In this we can all take hope and courage because we can believe, in faith, that no matter how fierce the present catastrophe; however painful the change; however steep the decline, God’s promise is that the remnant will live-on. The ‘remnant’ is that within which God invests all hope and faith for the future – the church.Maybe our Gospel reading speaks of this same thing in another way. God is the vine-keeper, pruning the vines – even the growing-tips so that the vines may be increasingly fruitful.

But let’s think of those vines for a moment. If you have ever travelled in wine-growing country, you may well have seen vineyards full of vines when they’re in their ‘dormant’ state.
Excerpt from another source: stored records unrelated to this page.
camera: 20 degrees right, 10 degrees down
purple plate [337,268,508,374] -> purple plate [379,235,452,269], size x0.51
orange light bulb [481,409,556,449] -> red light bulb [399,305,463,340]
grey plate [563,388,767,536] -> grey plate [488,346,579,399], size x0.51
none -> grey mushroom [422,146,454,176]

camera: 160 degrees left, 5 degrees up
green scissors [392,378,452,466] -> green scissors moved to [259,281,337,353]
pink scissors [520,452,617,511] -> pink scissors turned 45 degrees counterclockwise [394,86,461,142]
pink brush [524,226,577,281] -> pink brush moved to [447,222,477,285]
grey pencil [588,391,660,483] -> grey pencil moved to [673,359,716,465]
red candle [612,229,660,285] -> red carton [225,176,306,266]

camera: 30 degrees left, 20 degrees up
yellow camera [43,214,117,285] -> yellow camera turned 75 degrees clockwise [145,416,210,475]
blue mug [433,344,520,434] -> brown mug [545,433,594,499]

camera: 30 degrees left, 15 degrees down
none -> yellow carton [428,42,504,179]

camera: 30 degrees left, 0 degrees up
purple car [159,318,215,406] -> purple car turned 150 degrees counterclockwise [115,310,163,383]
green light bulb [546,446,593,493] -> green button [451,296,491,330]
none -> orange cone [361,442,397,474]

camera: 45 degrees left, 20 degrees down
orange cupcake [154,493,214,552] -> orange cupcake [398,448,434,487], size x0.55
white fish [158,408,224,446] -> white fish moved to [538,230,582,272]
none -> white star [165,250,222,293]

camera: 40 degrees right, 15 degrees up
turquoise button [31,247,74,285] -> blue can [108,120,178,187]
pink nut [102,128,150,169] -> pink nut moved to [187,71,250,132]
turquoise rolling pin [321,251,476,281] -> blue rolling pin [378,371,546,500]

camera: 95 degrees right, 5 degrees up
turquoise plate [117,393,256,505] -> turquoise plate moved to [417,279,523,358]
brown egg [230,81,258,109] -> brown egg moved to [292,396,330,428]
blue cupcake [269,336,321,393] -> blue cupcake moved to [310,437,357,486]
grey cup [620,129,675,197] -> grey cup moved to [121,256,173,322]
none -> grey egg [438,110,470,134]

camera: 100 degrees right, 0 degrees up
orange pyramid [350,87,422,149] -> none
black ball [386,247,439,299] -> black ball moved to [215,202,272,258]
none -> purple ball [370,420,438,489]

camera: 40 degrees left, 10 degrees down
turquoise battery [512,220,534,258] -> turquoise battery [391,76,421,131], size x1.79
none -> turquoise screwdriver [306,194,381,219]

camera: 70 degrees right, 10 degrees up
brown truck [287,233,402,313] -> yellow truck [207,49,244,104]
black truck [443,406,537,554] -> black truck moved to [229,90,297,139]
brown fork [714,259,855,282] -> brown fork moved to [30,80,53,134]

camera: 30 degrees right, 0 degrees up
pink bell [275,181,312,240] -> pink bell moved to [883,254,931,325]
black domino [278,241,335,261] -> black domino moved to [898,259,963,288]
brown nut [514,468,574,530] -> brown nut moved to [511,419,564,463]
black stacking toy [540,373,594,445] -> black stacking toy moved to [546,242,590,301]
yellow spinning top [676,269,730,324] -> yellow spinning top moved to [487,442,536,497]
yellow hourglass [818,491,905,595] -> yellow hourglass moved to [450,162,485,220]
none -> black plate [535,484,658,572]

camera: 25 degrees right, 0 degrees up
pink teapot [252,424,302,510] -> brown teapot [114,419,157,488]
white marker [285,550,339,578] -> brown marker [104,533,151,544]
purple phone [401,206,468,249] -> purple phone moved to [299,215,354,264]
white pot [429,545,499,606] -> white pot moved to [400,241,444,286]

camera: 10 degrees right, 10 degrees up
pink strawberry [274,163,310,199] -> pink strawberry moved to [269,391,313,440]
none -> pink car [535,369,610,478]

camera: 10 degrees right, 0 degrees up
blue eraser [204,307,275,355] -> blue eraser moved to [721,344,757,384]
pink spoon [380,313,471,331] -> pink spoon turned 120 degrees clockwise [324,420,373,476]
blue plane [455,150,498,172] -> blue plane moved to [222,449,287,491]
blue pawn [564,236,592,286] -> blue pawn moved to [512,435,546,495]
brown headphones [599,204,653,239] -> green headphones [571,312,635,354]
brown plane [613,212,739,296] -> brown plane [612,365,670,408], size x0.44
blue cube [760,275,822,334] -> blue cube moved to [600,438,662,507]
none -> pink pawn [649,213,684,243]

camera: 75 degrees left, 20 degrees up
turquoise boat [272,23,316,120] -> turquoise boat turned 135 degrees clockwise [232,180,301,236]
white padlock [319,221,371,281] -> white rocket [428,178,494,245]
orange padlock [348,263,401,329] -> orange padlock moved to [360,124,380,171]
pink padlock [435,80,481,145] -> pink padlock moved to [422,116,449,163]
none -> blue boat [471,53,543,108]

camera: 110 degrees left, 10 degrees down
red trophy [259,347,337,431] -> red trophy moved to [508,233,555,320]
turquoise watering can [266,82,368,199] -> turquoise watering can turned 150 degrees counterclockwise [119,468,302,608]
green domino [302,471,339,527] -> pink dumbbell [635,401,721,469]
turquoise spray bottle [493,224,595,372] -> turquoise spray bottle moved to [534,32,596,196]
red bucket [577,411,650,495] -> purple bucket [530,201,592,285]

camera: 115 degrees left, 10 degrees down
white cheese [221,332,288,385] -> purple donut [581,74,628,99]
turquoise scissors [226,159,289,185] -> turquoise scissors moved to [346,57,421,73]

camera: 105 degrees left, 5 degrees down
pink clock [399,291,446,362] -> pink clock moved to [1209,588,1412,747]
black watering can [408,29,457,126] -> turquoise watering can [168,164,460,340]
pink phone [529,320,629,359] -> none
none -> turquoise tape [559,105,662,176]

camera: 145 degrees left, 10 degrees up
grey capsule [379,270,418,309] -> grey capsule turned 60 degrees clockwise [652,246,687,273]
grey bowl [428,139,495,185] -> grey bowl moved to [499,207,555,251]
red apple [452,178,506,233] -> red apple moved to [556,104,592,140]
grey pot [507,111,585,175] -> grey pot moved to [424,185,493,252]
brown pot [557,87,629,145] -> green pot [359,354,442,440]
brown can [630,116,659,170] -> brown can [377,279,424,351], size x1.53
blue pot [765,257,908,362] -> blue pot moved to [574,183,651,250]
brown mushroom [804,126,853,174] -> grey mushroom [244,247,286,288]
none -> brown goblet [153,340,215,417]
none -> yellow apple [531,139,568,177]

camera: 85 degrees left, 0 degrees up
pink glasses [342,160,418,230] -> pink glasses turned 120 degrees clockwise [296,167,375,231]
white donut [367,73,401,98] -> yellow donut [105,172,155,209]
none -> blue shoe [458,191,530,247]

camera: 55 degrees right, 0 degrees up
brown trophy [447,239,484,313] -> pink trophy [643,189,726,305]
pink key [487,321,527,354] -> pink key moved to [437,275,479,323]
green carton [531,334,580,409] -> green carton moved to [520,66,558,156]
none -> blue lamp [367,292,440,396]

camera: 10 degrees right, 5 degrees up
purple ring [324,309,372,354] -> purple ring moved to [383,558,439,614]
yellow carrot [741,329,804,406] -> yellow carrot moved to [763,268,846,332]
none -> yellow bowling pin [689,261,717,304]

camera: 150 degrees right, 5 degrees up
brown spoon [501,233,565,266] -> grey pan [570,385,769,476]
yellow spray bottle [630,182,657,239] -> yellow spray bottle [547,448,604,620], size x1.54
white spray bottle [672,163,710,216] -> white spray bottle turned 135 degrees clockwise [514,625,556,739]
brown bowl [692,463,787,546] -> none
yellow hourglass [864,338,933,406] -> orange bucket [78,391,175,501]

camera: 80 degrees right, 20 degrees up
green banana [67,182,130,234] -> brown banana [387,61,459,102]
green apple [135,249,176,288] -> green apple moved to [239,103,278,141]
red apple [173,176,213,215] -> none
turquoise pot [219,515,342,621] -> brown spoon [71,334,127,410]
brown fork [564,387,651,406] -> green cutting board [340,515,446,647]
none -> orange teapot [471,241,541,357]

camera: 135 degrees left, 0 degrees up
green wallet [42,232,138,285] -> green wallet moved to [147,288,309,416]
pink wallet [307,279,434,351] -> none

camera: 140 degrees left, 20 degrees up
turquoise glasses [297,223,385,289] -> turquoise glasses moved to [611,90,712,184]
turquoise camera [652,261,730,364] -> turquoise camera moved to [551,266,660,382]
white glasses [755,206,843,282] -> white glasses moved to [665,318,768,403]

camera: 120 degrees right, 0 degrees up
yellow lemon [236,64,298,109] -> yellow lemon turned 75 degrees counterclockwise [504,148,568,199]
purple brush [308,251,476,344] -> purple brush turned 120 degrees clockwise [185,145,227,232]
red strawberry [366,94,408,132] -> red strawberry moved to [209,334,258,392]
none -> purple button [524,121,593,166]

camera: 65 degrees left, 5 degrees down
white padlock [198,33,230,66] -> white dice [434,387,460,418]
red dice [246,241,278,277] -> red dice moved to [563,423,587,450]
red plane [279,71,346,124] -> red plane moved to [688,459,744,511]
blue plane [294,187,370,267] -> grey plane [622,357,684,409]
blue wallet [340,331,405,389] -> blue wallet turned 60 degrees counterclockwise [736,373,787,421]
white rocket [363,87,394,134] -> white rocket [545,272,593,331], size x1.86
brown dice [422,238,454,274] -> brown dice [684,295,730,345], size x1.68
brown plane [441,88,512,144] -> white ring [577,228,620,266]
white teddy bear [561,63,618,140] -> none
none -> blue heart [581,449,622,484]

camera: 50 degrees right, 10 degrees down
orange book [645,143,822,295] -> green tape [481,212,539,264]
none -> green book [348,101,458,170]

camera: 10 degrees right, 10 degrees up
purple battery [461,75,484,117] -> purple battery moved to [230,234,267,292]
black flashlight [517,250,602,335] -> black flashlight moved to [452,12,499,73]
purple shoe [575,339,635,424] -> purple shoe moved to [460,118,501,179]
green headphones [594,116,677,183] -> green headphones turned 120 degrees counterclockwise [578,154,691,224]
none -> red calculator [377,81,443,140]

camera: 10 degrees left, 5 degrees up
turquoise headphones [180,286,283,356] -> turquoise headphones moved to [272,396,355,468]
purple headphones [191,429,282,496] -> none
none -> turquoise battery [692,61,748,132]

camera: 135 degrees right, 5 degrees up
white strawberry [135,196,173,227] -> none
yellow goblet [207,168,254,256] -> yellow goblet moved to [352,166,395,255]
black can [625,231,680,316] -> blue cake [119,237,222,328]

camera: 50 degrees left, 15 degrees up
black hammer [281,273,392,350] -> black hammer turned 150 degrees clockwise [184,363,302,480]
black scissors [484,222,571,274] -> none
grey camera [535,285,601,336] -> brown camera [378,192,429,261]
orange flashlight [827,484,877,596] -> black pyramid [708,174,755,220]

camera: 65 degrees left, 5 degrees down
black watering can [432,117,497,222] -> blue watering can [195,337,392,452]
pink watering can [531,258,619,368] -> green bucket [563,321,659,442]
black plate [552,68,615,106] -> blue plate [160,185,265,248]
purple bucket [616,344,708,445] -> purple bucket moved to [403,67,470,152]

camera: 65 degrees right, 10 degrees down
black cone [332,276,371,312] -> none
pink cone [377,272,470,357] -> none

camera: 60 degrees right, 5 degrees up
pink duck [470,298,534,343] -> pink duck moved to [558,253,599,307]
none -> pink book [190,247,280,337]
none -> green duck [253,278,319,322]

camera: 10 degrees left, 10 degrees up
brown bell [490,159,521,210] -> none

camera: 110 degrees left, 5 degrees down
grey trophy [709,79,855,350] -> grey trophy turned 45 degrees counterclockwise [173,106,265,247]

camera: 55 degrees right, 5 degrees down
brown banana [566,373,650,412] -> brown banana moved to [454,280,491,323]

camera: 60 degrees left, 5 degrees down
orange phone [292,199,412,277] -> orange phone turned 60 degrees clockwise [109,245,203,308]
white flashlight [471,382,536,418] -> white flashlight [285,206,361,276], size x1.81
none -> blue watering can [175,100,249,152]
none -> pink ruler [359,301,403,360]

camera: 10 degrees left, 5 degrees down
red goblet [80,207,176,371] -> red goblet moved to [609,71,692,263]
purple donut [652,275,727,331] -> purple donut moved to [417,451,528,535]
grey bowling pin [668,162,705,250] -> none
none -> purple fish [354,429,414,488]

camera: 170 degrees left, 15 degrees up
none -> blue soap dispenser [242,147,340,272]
They look for all the world as if they are dead stumps of wood sticking out of the earth. It may be difficult to believe that, come the growing season, they will spring back to life, grow sometimes ten’s of meters (yards!) and give a profusion of fruit.Here, the ‘remnant’ is the stump in the ground, containing within itself all it takes for a future full of promise – a fruitful future.As remnant then, and drawing upon the imagery of our Gospel verses, what is the most important thing we, as church, must do? The single-most important thing (as I see it) is to ‘abide’ in Jesus.

We need to live in Jesus. For apart from Jesus we can do – be – nothing. We retain the commission of Jesus to ‘bear much fruit’, and become (more and more) as Jesus’ disciples. Moreover, Jesus calls us to be empowered, to be encouraged, to be hopeful, drawing on his love. If we live in the love of Jesus, by obeying the commandments – especially his command to love – then we will be living in him, and his love. And, in this, is the source of deep joy.Let us reflect, then, that as ‘remnant’ we are called not to be pessimistic about the future, but to be the source of all hope and future promise. If the church is small in numbers, and the trend continues to be small, then the biblical message is that this ‘smallness’ need not be a cause of despair, but rather a call to give thanks to God that he still entrusts us with the Good News, called to celebrate the fact that God still has purpose for us.

Let us remember, no matter how small the church is – or yet to come – we are still the body of Christ, living in the love of Jesus.Let us celebrate, then. Let us give thanks to God for all his blessings to us here through the past 95 years. Let us give thanks to God for all his blessings to us through to the present day. And let us give thanks to God that, in partnership with our brothers and sisters in Christ, as ‘remnant’ God entrusts to us the responsibility to live-out the Good News of Christ Jesus; we are called to continue witnessing to God’s love. As ‘remnant’, we are that within which God invests all hope and promise for the future, rooted and living in the love of Christ Jesus. Amen.